> [Text under study]:
--- START ---

Also, in my mind even if this interpretation is correct I don't think Philip would have literally thought of himself as doing it. Just like I don't think he'd have literally been thinking, "Well, I'm going to die so I'll break the rules watch a Russian movie in my living room. I'll never see the place again in person." But it's obviously a huge thing to do.

That reminds me something from another ep that I don't know if i ever mentioned, but it's when Philip is with Tuan and he's thinking of his father and the song "Cranes" is playing. I originally assumed the song was from the 40s so it was one he'd associate with childhood. It's a song about WWII. But I only recently discovered the song's from the late 60s--so after Philip left. He probably wouldn't even ever have heard it. Yet they used it--the only Russian song ever--for him. A song about soldiers dying on a foreign battlefield and never going home.
quantumreality: (americans1)

Re: Philip's funeral suit

[personal profile] quantumreality 2018-05-19 02:47 am (UTC)(link)
IA that it was a funeral suit. It's double-breasted, and looks *way* too fancy on Philip. In fact it looked almost too big on him and I wonder if that was deliberate - to show how he's been trying to fit into the capitalist ideal of a small business owner, and failing at his blending-in.
Edited 2018-05-19 02:52 (UTC)

Treon's thoughts

[personal profile] treonb 2018-05-18 03:15 pm (UTC)(link)
I didn't understand at first why Philip feels the need to confess to Elizabeth all the time, but turns out it was a good idea, because Philip's 'inhuman' comment hit the spot. At least Elizabeth will end the show with some humanity.

Was Philip preparing for his funeral? Why would he think he's about to die? And if he thinks so, is he really going to die? I'm back to not being sure who's not going to make it.
sistermagpie: Classic magpie (Default)

Re: Treon's thoughts

[personal profile] sistermagpie 2018-05-18 07:48 pm (UTC)(link)
Philip had told Elizabeth that he betrayed her so probably had good reason to think he might be killed for it, if not by Elizabeth by someone she told about what he did.

I don't know if that means he will die, but it just seemed like everything he was doing in this episode, whether he knew it or not, was like someone preparing for death.

When he was confessing I remembered how in the first season they separate in large part because he lied to her. He really learned his lesson there. All his other secrets he's wound up telling her rather than being caught.

--- END ---

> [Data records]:
--- START ---

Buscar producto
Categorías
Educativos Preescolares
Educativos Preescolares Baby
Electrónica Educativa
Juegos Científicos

--- END ---
--- START ---

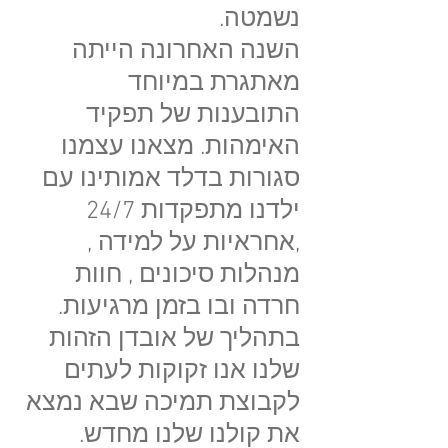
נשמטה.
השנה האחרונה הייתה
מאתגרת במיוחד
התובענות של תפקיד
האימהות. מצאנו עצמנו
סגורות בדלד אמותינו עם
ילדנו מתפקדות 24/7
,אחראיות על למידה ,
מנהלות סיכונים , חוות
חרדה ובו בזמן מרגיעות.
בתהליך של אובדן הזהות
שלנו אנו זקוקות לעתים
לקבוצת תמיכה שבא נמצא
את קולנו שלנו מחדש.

--- END ---
--- START ---

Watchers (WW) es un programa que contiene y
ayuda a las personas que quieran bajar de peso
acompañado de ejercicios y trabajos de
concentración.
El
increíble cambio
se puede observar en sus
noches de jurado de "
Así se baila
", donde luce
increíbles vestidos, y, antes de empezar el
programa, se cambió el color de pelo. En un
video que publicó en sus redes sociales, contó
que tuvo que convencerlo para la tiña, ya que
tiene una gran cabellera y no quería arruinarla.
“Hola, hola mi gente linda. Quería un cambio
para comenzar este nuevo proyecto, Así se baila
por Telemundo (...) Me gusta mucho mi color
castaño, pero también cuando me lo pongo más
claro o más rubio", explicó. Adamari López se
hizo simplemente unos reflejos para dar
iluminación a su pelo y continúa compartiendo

--- END ---

> [Tasks to carry out]:
1 – Answer these questions from the thread about Philip:
(a) What song plays while Philip is with Tuan and thinking of his father?
(b) What cut of suit does quantumreality say Philip's funeral suit has?
(c) According to sistermagpie, why did Philip and Elizabeth separate in the first season?
2 – Write out the stretch of the thread about Philip from "[personal profile] sistermagpie" through "preparing for death.", word for word.

> [Solutions for each task]:
1 –
(a) "Cranes."
(b) Double-breasted.
(c) In large part because he lied to her.

2 –
[personal profile] sistermagpie 2018-05-18 07:48 pm (UTC)(link)
Philip had told Elizabeth that he betrayed her so probably had good reason to think he might be killed for it, if not by Elizabeth by someone she told about what he did.

I don't know if that means he will die, but it just seemed like everything he was doing in this episode, whether he knew it or not, was like someone preparing for death.